Both, Germany and Israel are - after almost 60 years of existence - long established parliamentary democracies. The Reparations Agreement (Luxemburger Abkommen), which was concluded between the Federal Republic of Germany and the State of Israel in 1952, paved the way for a rapprochement between both countries.


The Federal Republic of Germany is a federal parliamentary democracy. The Bundestag is the legislative body of the German political system. Its 598 Members are elected every four years. Parties need to attain at least 5% of the vote to be represented in the Bundestag, which excludes very small parties.

The Bundestag elects the Federal Chancellor and passes federal legislation together with the Bundesrat, which represents the German Länder (federal states). The government is headed by the Federal Chancellor. He or she decides on the number of ministries and their areas of responsibility, and chooses the ministers for each department. The Federal President is elected for a period of five years by the Bundesversammlung (Federal Assembly), which consists of an equal number of members from the Bundestag and the Bundesrat. As the head of state, he or she is responsible for representing the Federal Republic of Germany. The Bundesverfassungsgericht (Federal Constitutional Court) is a characteristic institution of Germany’s democratic system. It has the right to annul democratically enacted laws if it reaches the conclusion that they are unconstitutional. Early Bundestag elections were called in the autumn of 2005, after the Red-Green Coalition government consisting of the SPD (the Social Democratic Party of Germany) and the Green Party had been in power for seven years. Since then, Germany has been governed by a Grand Coalition between the CDU/CSU (the Christian Democratic Union and the Christian Social Union) and the SPD, under the leadership of Chancellor Angela Merkel. Horst Köhler (from the CDU) has been Germany’s President since 2004.

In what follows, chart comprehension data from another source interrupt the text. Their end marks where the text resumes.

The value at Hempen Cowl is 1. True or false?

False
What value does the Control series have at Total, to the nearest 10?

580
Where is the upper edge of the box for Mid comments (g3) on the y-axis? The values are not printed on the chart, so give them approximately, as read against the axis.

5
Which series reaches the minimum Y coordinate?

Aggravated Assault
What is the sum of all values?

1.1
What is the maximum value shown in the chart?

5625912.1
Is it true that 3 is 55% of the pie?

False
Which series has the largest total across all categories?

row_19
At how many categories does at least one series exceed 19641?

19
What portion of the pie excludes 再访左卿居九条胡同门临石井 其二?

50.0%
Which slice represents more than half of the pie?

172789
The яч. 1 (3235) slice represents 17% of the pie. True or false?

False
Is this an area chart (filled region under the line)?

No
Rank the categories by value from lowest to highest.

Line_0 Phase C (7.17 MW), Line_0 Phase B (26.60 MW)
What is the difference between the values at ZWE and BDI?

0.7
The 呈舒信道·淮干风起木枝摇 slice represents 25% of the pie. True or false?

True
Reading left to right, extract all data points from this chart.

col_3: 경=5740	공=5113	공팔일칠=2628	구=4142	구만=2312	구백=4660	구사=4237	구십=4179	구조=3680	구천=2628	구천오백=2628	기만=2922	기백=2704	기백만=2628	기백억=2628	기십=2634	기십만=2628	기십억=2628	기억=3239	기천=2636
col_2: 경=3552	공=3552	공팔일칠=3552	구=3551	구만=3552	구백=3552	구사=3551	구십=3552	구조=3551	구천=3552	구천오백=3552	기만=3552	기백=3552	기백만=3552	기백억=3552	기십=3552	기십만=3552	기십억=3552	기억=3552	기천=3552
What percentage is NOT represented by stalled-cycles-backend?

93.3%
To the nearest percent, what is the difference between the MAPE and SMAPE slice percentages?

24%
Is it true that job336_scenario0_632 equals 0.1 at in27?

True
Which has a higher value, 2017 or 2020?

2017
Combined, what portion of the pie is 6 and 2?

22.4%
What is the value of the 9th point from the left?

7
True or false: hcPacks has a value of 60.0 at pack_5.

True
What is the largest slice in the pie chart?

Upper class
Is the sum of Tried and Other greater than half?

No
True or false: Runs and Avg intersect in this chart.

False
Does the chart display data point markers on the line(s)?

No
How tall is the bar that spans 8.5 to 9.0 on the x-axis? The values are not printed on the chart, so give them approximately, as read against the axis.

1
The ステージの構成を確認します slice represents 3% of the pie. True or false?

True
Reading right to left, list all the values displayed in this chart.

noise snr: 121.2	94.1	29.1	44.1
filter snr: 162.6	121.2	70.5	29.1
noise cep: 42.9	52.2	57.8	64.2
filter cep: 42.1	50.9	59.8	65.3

Israel is a parliamentary democracy. The Knesset, the Israeli parliament, consists of 120 members and is elected for a legislative period of four years according to the proportional representation system, with an election threshold of 2%.

The Israeli government is answerable to the Knesset. The prime minister is the head of government. Each government is in power for a term of four years, a period that can be cut short by the early retirement or death of the prime minister or by a vote of no confidence from the Knesset.

The judicial system is independent of the parliament and the government and consists of three levels: Magistrate Courts, District Courts and the Supreme Court. The latter has jurisdiction over the entire state and is also Israel’s highest court of appeal.

The President is elected by the Knesset for a non-renewable term of seven years. His or her role is largely ceremonial.

Since the last Knesset elections in 2006, Israel has been governed by a coalition consisting of the Kadima party, the Labour party, the Shas party, Israel Beytenu, and the pensioners’ party. Ehud Olmert is the Prime Minister. The Likud party and the National Religious Party are two of the opposition parties. Shimon Peres has been the President of the State of Israel since 2007.

Political relations between Germany and Israel

The Reparations Agreement (Luxemburger Abkommen), which was concluded between the Federal Republic of Germany and the State of Israel in 1952, paved the way for a rapprochement between the two countries. Bilateral relations were initially limited to economic and scientific cooperation, but reached a high point with the initiation of diplomatic relations in 1965.

Fifty-six years later, relations between Israel and Germany are very diverse and include cooperation in the areas of politics – for example in the form of inter-party and interparliamentary relations – security, and culture. There are exchange programmes in many areas, including industry and trade, science, culture, youth, trade unions and sports. In addition, there are numerous twinnings between cities and towns in Israel and Germany.

In March 2008, as part of the first intergovernmental consultations, Chancellor Angela Merkel and Israel’s head of government Ehud Olmert concluded a bilateral agreement on cooperation in various fields, including the military, the economy, the environment and culture. Another subject discussed at the consultations was the Federal Government’s intention to organize a Middle East Conference in Berlin this summer.